In a volatile session, the FTSEurofirst 300 then dropped 0.4 percent into negative territory after Bloomberg reported that Russia would "assist" Syria in the case of an external attack. The index pared losses when Reuters clarified that Russia would "maintain current support" if Syria was attacked.
"It just goes to show how jittery the markets are over Syria," David Madden, market analyst at IG, said.
Friday's market flux was the latest example of the market's sensitivity to headlines regarding the situation in Syria as the United States explores intervention in the conflict, and Madden added that the situation in the Middle East was capping gains in equity markets.
"We could gain strongly if Syria wasn't around, but if it all goes pear-shaped, we could be sharply lower again."

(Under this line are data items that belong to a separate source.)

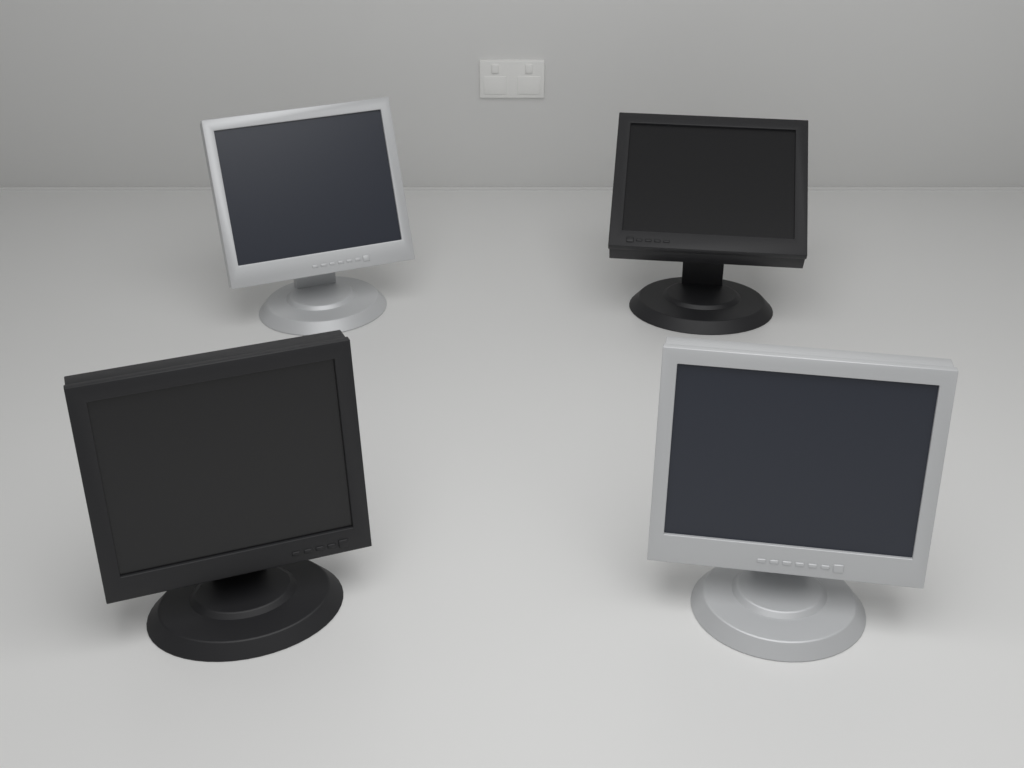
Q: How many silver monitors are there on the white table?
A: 2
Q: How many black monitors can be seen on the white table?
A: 2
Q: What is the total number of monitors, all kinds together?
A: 4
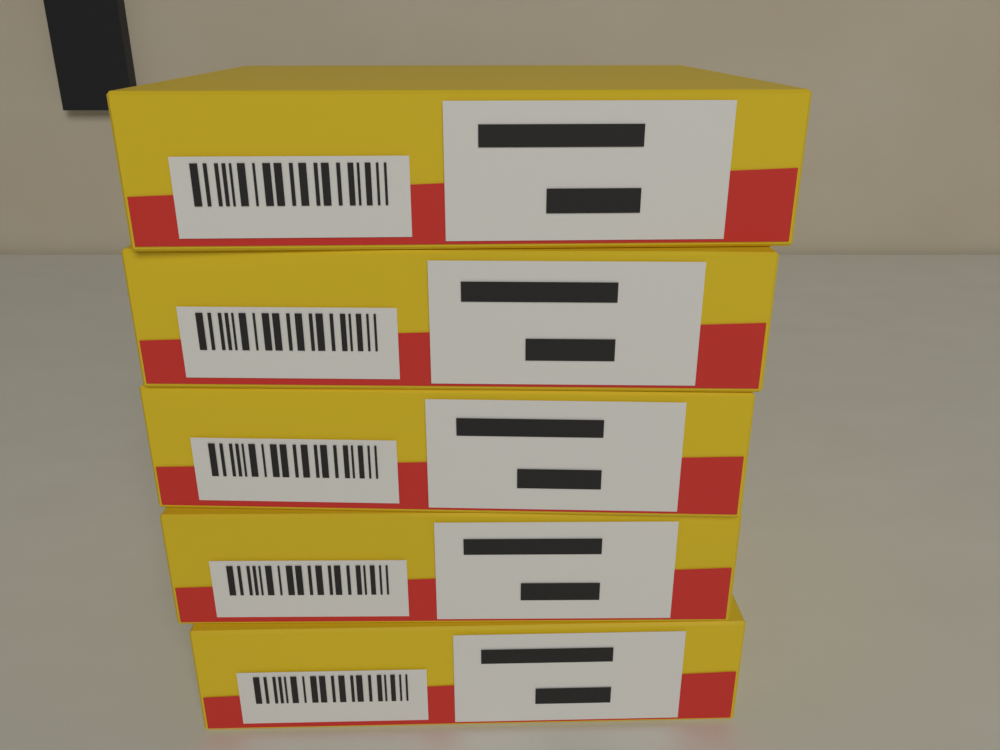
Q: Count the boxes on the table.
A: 5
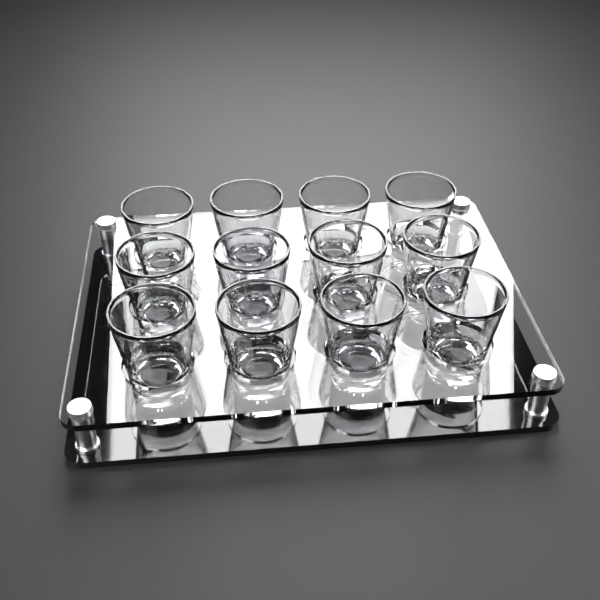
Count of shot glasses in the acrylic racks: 12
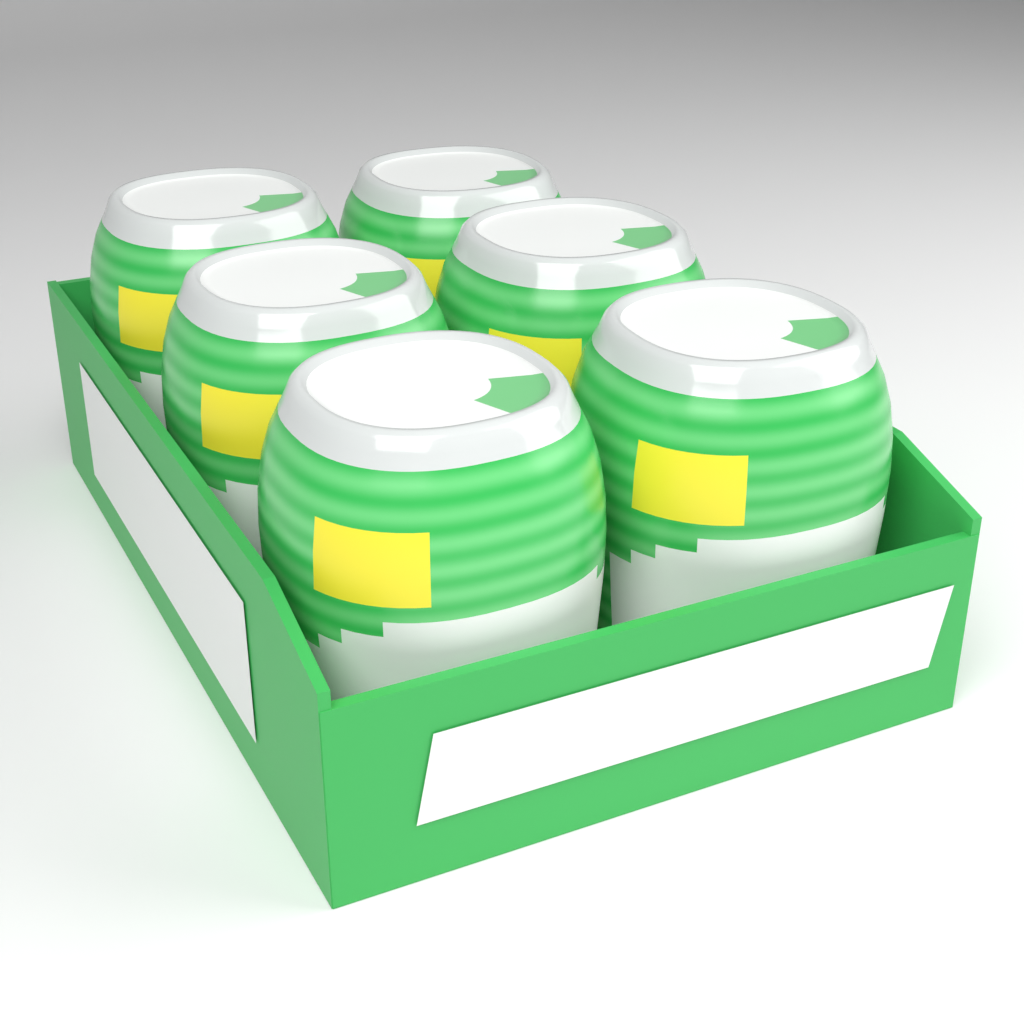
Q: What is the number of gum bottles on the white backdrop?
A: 6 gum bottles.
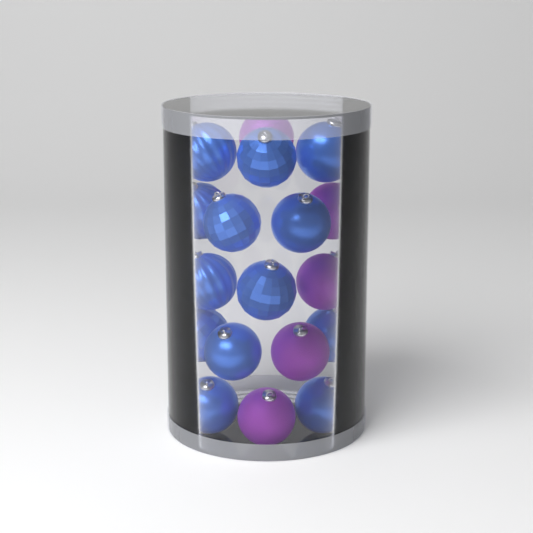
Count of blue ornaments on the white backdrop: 13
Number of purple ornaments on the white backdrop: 5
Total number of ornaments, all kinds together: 18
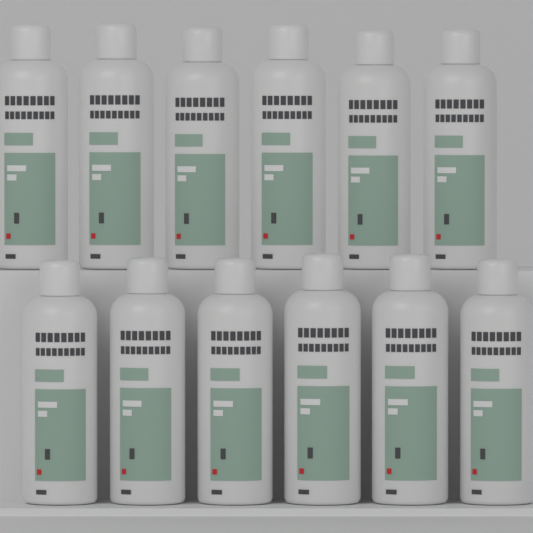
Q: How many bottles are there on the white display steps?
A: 12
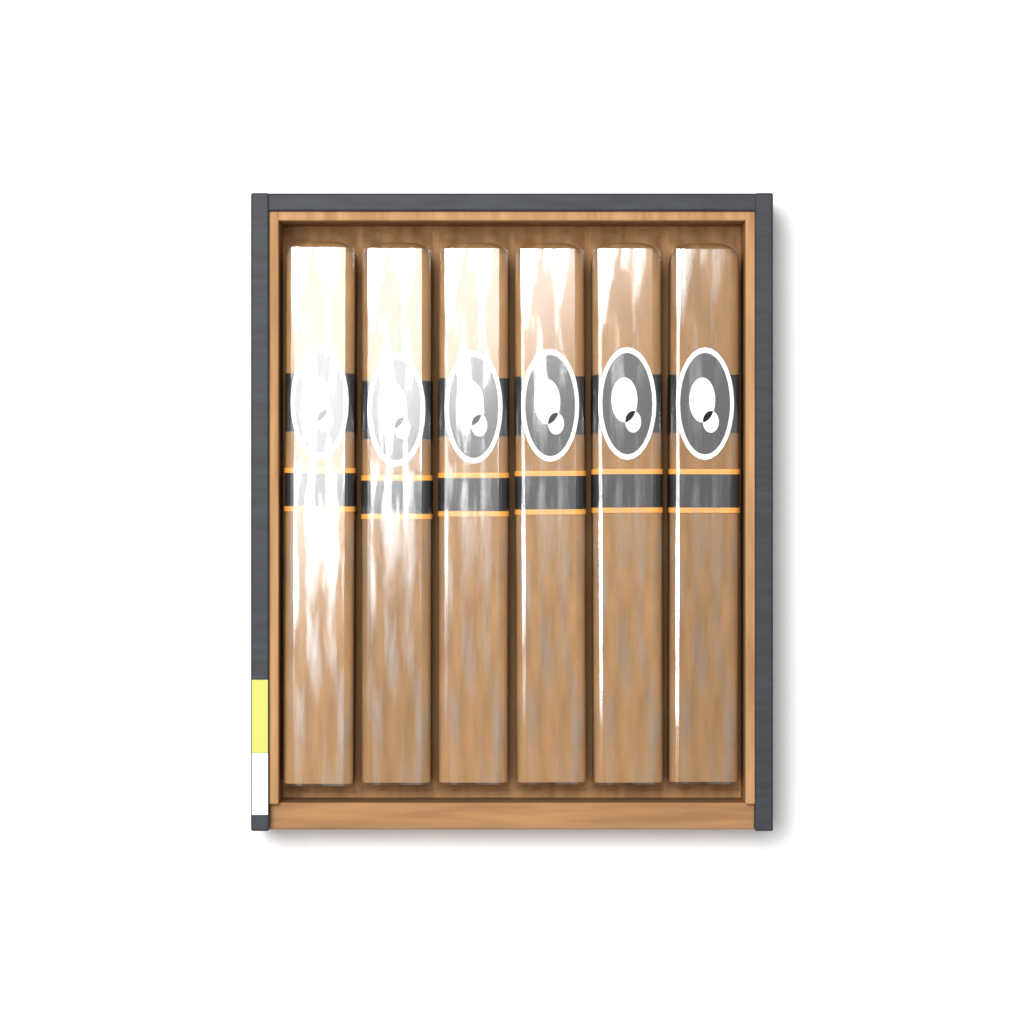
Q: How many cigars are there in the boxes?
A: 6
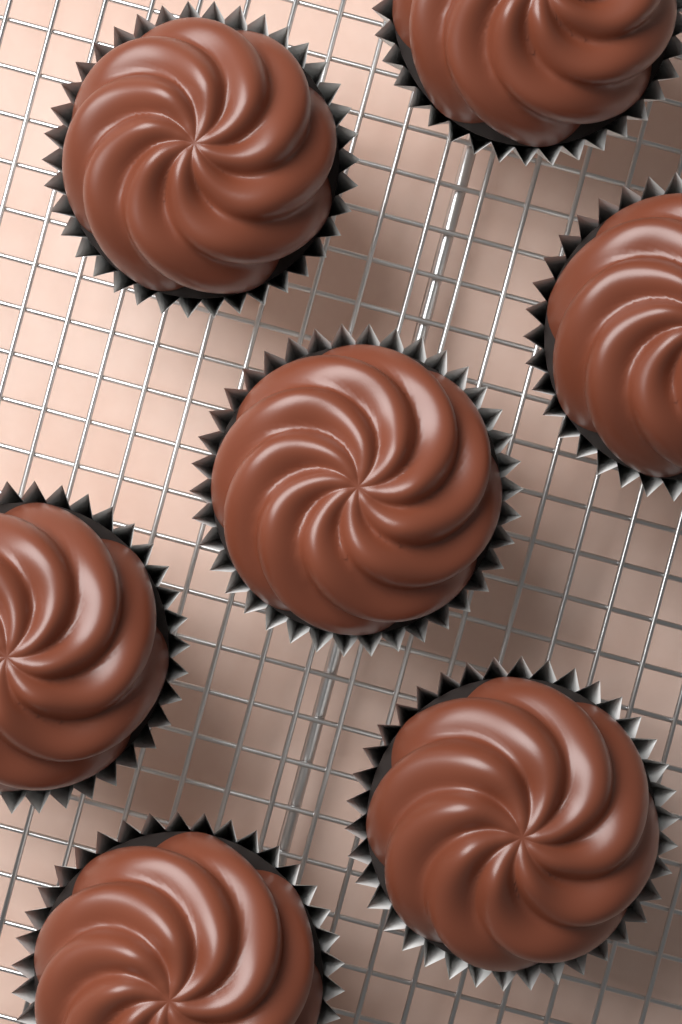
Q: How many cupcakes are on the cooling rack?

The FTSEurofirst 300 recovered to close 0.5 percent higher at 1,228.11 points, only just off its intraday high, with investors able to refocus on the jobs data once the volatility around Syria had settled down.
The FTSEurofirst 300 has risen 2.9 percent this week - its best weekly showing since April, with investors turning more optimistic on the economy and stocks in the region.
Signs of an economic recovery in Europe have prompted several strategists to raise their ratings on European shares, with Citi and UBS both upgrading the region this week.
U.S. investors also added to their holdings of European equities for a 10th straight week in the seven days to Sept. 4 as they switched out of domestic, emerging market and Japanese stocks, Lipper data showed.